> _TASK ITEM 1_
Reproduce the stretch of the post on arguing in a relationship from "Arguing in a" through "Jaakko said...", word for word.
> _TASK ITEM 2_
Resume the post on arguing in a relationship after its final line, and carry it forward in the same manner.

##### EXTRACT

Wednesday, June 02, 2010

Arguing in a relationship


Consider an argument between two closely bound people, say, husband and wife. Both parties believe that one is an altruist—of long standing, relatively pure in motive, and much abused—while the other is characterized by a pattern of selfishness spread over hundreds of incidents. They only disagree over who is altruistic and who selfish. It is noteworthy that the argument may appear to burst forth spontaneously, with little or no preview, yet as it rolls along, two whole landscapes of information processing appear to lie already organized, waiting only for the lightning of anger to show themselves.


That is by Robert Trivers in his book Social Evolution. I haven't read it, I found the quote from Steven Pinker's How The Mind Works

1 comment:

Jaakko said...

##########
##### SUPPLIED INFORMATION

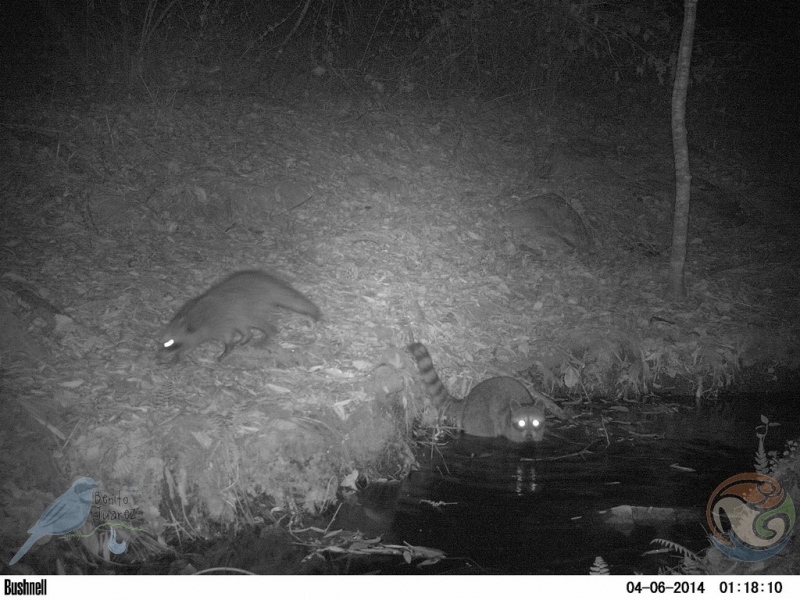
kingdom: Animalia
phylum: Chordata
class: Mammalia
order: Carnivora
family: Procyonidae
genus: Procyon
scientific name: Procyon lotor
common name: Raccoon
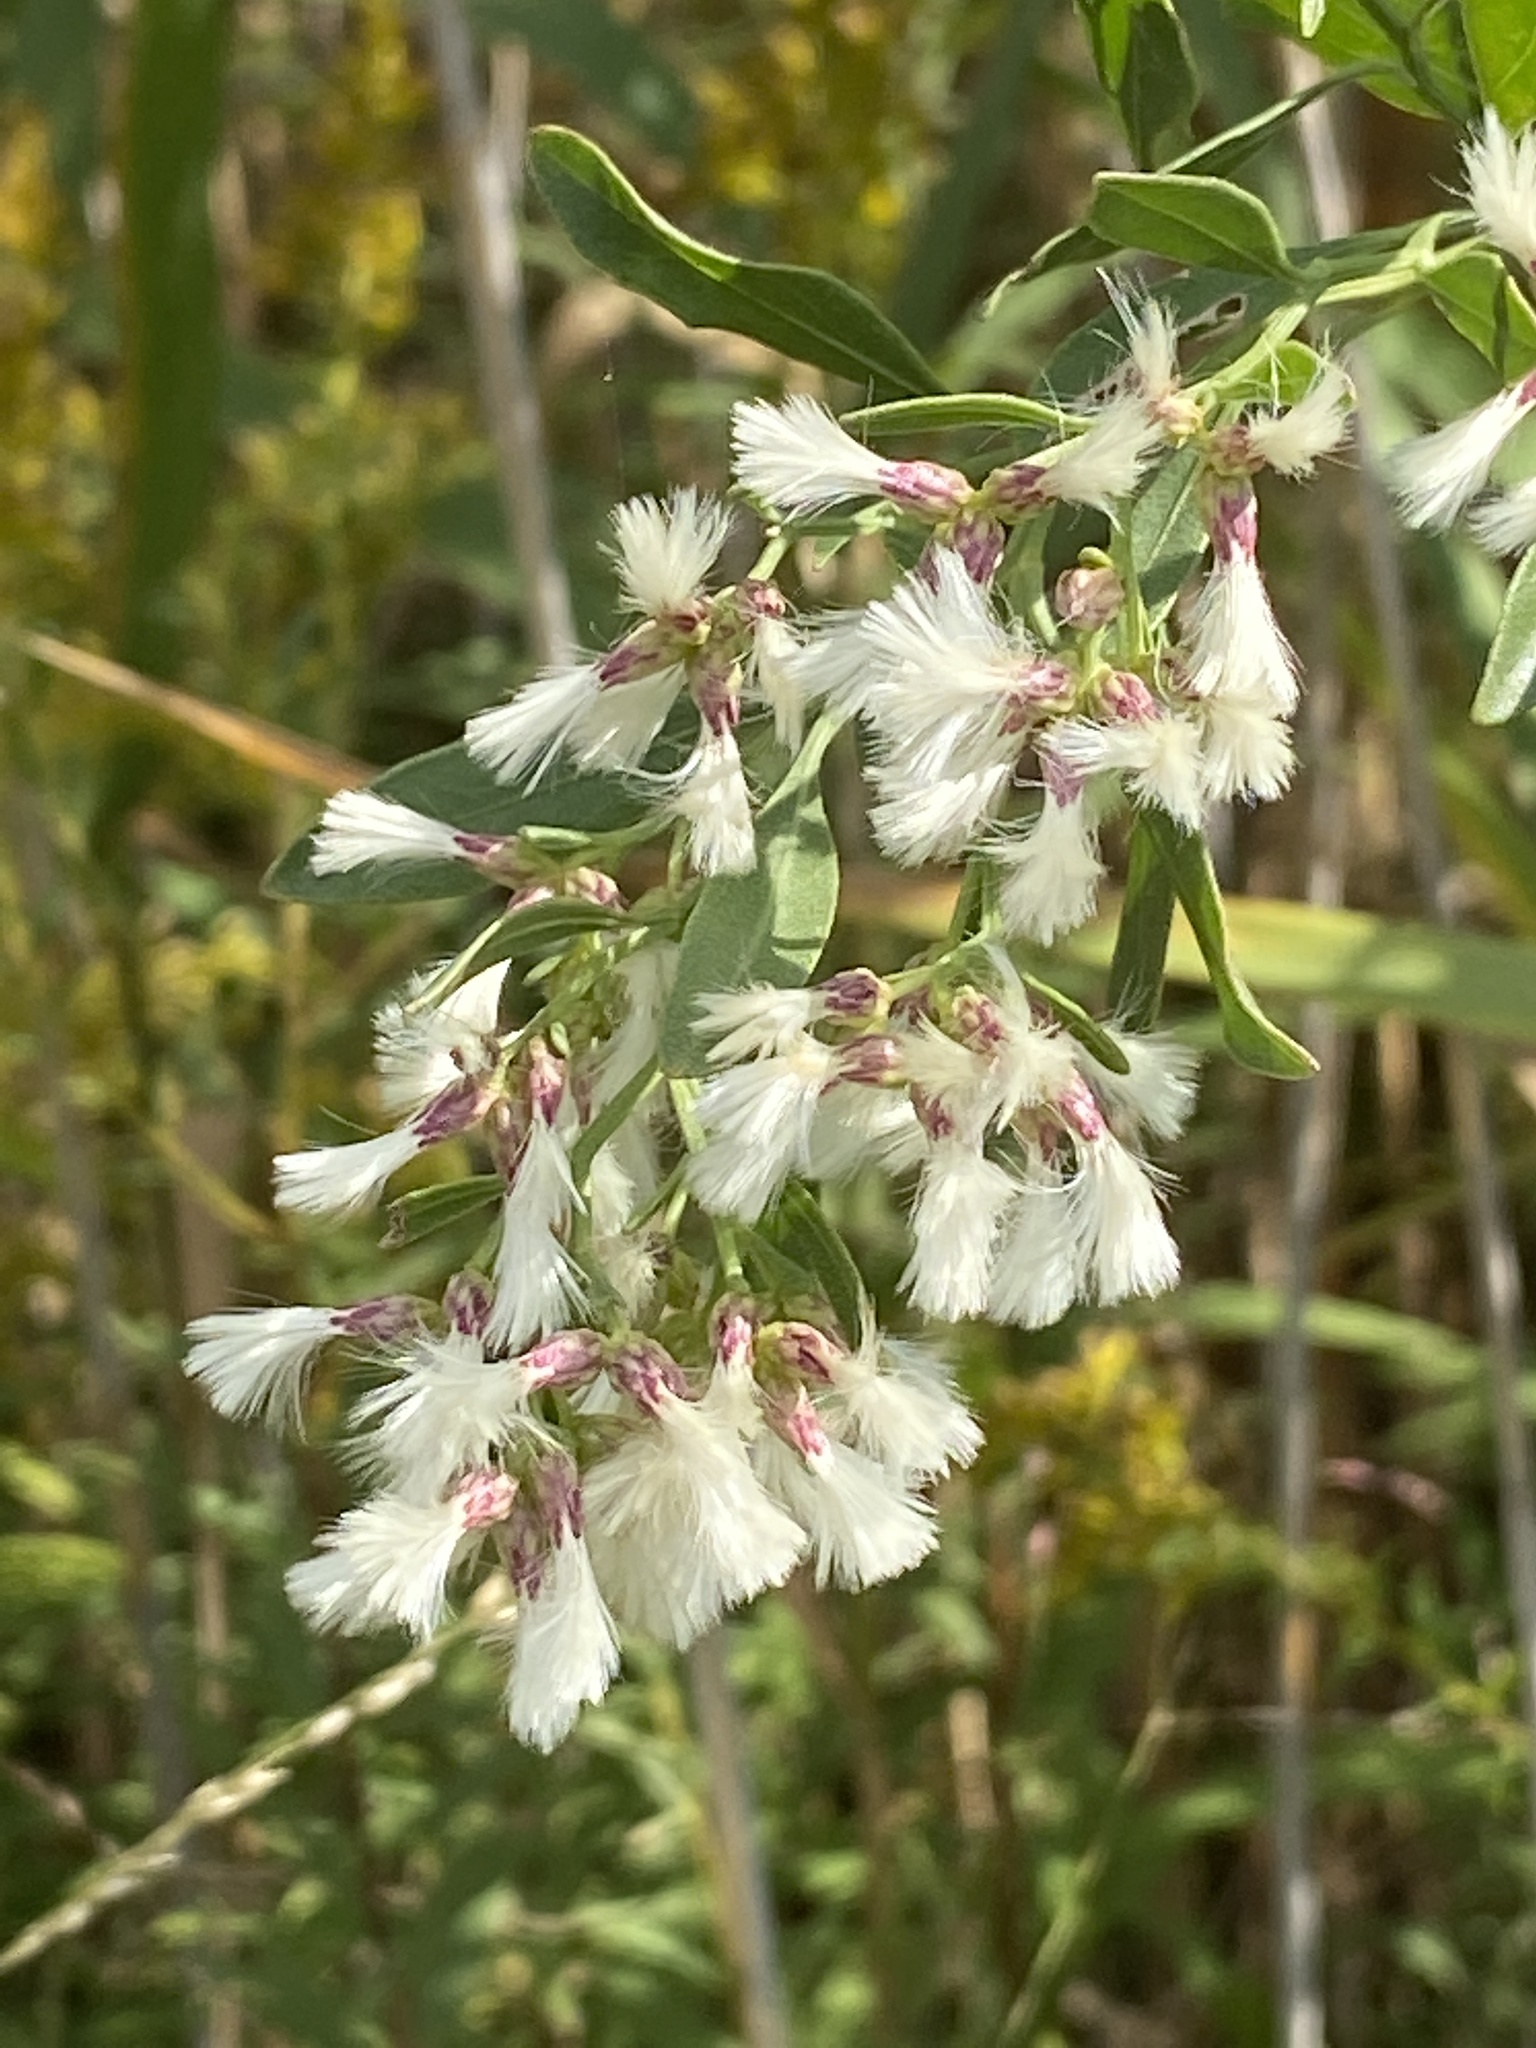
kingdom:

##########

> _TASK RESPONSE 1_
Arguing in a relationship


Consider an argument between two closely bound people, say, husband and wife. Both parties believe that one is an altruist—of long standing, relatively pure in motive, and much abused—while the other is characterized by a pattern of selfishness spread over hundreds of incidents. They only disagree over who is altruistic and who selfish. It is noteworthy that the argument may appear to burst forth spontaneously, with little or no preview, yet as it rolls along, two whole landscapes of information processing appear to lie already organized, waiting only for the lightning of anger to show themselves.


That is by Robert Trivers in his book Social Evolution. I haven't read it, I found the quote from Steven Pinker's How The Mind Works

1 comment:

Jaakko said...

> _TASK RESPONSE 2_
"In civilised life domestic hatred usually expresses itself by saying things which would appear quite harmless on paper (the words are not offensive) but in such a voice, or at such a moment, that they are not far short of a blow in the face. To keep this game up you and Glubose must see to it that each of these two fools has a sort of double standard. Your patient must demand that all his own utterances are to be taken at their face value and judged simply on the actual words, while at the same time judging all his mother's utterances with the fullest and most oversensitive interpretation of the tone and the context and the suspected intention. She must be encouraged to do the same to him. Hence from every quarrel they can both go away convinced, or very nearly convinced, that they are quite innocent. You know the kind of thing: "I simply ask her what time dinner will be and she flies into a temper." Once this habit is well established you have the delightful situation of a human saying things with the express purpose of offending and yet having a grievance when offence is taken."